田母神さんは左向きのマスコミに対抗するためには保守の言論を守る会社を支援する必要があるとし、講演会の参加者に「サイレント・マジョリティから行動派への転換」を図る時期に来ていると訴えた。自主憲法制定を(20年かけて)目指し、軍事力をバックに外交交渉にあたり紛争を回避することを国民は理解すべきだと言い覇気のないリーダーに対してはこんな注文をつけた。
「総理は(尖閣諸)島に来てみろ。全部沈めるぞ!と(中国に)言えるくらいでないといけない」
アメリカが中国から核の恫喝を受けて自国民を犠牲にしてまで紛争の勃発した尖閣諸島を守るかは非常に疑わしい。日本人自らが国を守る意識を高め、同盟国の情報を極秘に収集する能力を向上させなければならないという意見には全く同感である。
田母神さんのトークの魅力はユーモアを交えた「適度な脱線」にあると私は見る。終盤、ミシュランによる格付けを例に出して「歴史の浅いフランスなんかに星をつけてもらう必要はない。何がワインだ、(日本は)大吟醸だ。日本人がもっと自信を持たなきゃいけない」と力を込めて語っていたのが印象に残った。そして講演を締め括る言葉はなんと「言いたいことがほとんど言えなかった(笑)」であった。

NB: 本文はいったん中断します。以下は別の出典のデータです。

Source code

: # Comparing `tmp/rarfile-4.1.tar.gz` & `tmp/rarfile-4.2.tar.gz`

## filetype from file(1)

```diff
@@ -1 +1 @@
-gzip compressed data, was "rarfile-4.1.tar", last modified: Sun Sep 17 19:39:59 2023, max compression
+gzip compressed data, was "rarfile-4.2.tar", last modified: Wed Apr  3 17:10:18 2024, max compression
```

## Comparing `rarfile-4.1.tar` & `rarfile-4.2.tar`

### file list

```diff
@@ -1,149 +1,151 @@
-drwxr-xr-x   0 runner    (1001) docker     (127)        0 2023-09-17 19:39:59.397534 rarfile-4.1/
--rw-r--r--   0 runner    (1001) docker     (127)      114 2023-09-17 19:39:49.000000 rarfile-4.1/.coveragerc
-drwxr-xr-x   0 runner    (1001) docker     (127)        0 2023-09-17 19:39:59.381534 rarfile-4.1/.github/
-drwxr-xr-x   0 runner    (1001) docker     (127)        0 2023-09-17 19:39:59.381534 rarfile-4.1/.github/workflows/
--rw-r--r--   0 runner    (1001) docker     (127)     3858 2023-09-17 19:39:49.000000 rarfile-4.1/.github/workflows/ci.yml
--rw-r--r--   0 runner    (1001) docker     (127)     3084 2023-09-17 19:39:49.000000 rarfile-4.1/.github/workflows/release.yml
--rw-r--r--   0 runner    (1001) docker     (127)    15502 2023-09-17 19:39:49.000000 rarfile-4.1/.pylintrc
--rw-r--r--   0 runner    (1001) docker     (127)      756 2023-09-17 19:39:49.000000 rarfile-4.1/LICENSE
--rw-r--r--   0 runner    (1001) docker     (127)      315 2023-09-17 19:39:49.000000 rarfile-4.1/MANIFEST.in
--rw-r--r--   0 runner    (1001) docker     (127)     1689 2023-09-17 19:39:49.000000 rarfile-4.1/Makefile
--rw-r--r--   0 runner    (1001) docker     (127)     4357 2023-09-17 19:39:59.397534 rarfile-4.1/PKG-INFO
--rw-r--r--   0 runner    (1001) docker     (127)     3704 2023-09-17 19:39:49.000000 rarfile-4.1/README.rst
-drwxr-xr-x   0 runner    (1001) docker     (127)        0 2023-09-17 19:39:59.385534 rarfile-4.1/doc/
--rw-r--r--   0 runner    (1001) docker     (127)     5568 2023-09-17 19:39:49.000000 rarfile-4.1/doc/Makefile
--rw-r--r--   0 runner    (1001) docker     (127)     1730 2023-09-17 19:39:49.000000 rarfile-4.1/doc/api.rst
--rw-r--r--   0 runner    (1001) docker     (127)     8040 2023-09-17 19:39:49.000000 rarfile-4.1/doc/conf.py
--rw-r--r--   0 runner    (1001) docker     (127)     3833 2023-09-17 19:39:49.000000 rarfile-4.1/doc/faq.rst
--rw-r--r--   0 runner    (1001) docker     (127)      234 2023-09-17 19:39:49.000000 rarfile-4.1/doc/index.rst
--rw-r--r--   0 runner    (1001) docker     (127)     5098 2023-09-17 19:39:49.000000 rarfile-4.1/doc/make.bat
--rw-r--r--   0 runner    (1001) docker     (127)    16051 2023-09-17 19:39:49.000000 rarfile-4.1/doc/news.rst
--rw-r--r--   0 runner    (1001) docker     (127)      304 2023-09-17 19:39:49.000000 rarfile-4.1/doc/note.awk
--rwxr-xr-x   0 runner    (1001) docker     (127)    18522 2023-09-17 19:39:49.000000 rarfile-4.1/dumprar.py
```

閉会の挨拶で日本会議広島のスタッフは講演会のチラシを某所に置いて欲しいと頼んだが、市長の意向に沿っていないとの理由で拒否された経緯(8月6日の産経新聞が報じていたのは流石だ)を伝え、数の力の重要性を痛感したと心情を吐露した。
昨年に比べ参加人数が格段に増えたのは口コミによる効果が大きいと思われ、広島市の偏向具合に疑問を呈する日本国民が少なくないことをも示している。広島市でタブーとされるテーマを正々堂々と議論する場はあって当然だ。ぜひ来年も(メディアが黙殺出来ぬ規模にして)開催すべきである。気の早い話だが、タイトルは「再三にわたりヒロシマの平和を疑う!」とでもなるのだろうか。


講演会場から割れんばかりの拍手が沸き、第29代航空幕僚長はニコッとした。「酒と女は2合まで」という名(迷)言を残した彼はおよそ1時間15分にわたり持論を展開した。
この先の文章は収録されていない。